Sang Yan levantó la vista "Hay que usarlo dondequiera que vayas."
"Ah." Observando cómo volvía a sentarse, Wen Yifei lo miró. "¿Entonces por qué tú no usas el tuyo."
"Me molesta."
Wen Yifei asintió de nuevo y pareció entender su significado. El silencio reinaba en la cabina del coche mientras que Wen Yifei mantenía la vista fija en él, preguntando: "¿Por qué tú no usas el tuyo?"
Sang Yan guardó silencio durante tres segundos y, cuando ella aún lo miraba, se resignó. Sacó el cinturón y lo ató.
Al verlo hacer eso, Wen Yifei pareció satisfecha. Mirando hacia abajo, su vista se posó en la mano de Sang Yan. Llevaba una manga arremangada un poco, y la pulsera que ella le había regalado aún colgaba de su muñeca izquierda.
La cuerda roja era fina con un pequeño adornito. No combinaba mucho con su estilo.
Pero incluso llevándola, parecía que le quedaba bien.
Wen Yifei agarró su mano y la tocó ligeramente, recordando el momento en que Shu Haoan había bromeado con Sang Yan esa noche. Un sentimiento indescriptible se apoderó de ella: "Sang Yan."
"Sí."
"Antes de irme a Nanwu," Wen Yifei dijo en voz baja, "soñé contigo."
Sang Yan "¿Qué soñaste?"
"Te vi en Ihe conmigo," parecía que estaba luchando para hablar. "Vi a ti... tu esposa. Venías por vuestra luna de miel."
Sang Yan sonrió: "¿Qué tipo de sueño es este?"

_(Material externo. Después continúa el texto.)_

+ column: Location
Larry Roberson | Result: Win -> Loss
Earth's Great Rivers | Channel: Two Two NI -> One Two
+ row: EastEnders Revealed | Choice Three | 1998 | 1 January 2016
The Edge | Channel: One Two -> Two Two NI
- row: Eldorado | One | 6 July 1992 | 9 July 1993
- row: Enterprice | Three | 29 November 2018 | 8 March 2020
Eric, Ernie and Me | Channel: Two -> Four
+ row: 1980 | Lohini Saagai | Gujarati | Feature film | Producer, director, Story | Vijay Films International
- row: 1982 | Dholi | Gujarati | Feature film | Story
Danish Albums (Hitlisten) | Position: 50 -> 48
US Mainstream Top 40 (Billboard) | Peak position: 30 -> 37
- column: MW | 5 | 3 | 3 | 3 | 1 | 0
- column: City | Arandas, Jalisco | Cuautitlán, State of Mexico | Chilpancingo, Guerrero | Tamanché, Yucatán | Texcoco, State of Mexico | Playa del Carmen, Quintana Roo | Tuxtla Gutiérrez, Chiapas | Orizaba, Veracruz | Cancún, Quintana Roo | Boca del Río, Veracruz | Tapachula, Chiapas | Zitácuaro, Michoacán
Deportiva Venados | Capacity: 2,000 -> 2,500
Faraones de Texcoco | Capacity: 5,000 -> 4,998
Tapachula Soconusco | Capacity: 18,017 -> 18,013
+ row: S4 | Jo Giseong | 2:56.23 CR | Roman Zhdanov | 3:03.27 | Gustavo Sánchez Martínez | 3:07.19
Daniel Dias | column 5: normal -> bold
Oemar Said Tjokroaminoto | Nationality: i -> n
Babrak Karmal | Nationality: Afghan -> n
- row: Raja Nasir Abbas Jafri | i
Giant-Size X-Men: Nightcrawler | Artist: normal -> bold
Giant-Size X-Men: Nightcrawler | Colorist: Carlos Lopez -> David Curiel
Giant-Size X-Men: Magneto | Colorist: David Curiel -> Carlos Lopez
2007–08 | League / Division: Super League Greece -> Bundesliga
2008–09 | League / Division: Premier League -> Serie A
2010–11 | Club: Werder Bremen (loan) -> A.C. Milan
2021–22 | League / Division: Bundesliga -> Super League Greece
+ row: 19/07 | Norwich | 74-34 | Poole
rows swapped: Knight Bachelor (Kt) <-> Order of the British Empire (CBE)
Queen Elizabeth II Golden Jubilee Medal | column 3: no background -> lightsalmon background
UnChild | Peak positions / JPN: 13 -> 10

Wen Yifei "Estabas muy feliz, me saliste a saludar con una sonrisa."
Era extraño.
En aquel entonces, Wen Yifei había dejado a Sang Yan fuera de sus pensamientos durante mucho tiempo.
Pero al despertar,
quiso regresar a Nanwu.
Odio Ihe.
También odia Beiyu.
No hay ciudad que la haga sentirse cómoda.
Pero en ese instante.
Sintió que, al menos, el cementerio de su padre estaba en Nanwu.
Al menos, allí había alguien a quien quería ver pero no se atrevía a hacerlo.
"Está bien." Sang Yan meditó un momento y agregó con más seriedad: "Entonces vamos a Ihe para la luna de miel."
Wen Yifei lo miró fijamente, sintiéndose envidiosa. Bajó la vista y se encogió levemente delante de su cuello "Sang Yan, perdón."
"Sí," Sang Yan preguntó, "perdón por qué."